Transcribed page contents
[Start of section]

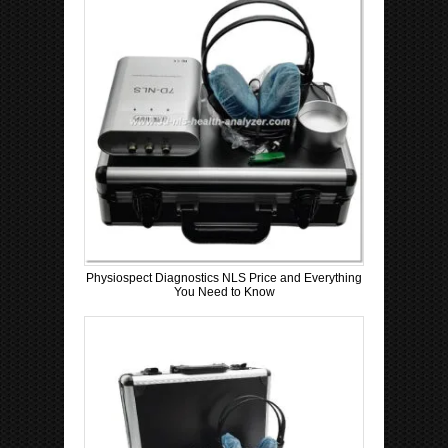
Physiospect Diagnostics NLS Price and Everything
You Need to Know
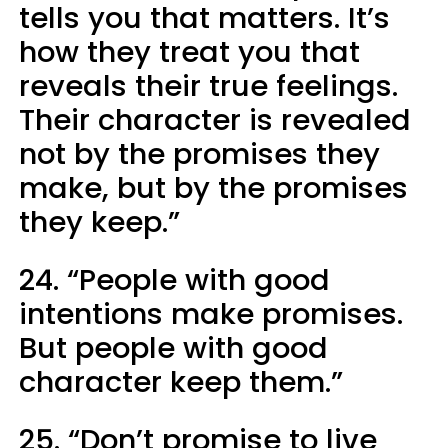
tells you that matters. It’s
how they treat you that
reveals their true feelings.
Their character is revealed
not by the promises they
make, but by the promises
they keep.”
24. “People with good
intentions make promises.
But people with good
character keep them.”
25. “Don’t promise to live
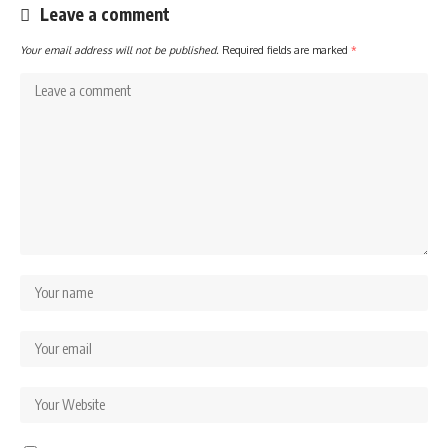
Leave a comment
Your email address will not be published.
Required fields are marked
*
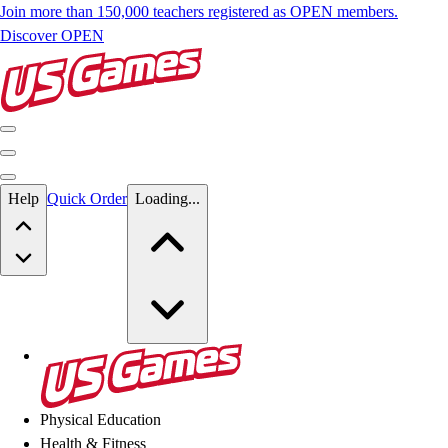
Join more than 150,000 teachers registered as OPEN members.
Discover OPEN
Skip to main content
Help
Quick Order
Loading...
Skip to main content
US Games
Physical Education
Health & Fitness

[End of section]

Task description> Please print every record exactly as written, without the pictures.

Answer to the problem>
Physiospect Diagnostics NLS Price and Everything
You Need to Know
tells you that matters. It’s
how they treat you that
reveals their true feelings.
Their character is revealed
not by the promises they
make, but by the promises
they keep.”
24. “People with good
intentions make promises.
But people with good
character keep them.”
25. “Don’t promise to live
Leave a comment
Your email address will not be published.
Required fields are marked
*
Join more than 150,000 teachers registered as OPEN members.
Discover OPEN
Skip to main content
Help
Quick Order
Loading...
Skip to main content
US Games
Physical Education
Health & Fitness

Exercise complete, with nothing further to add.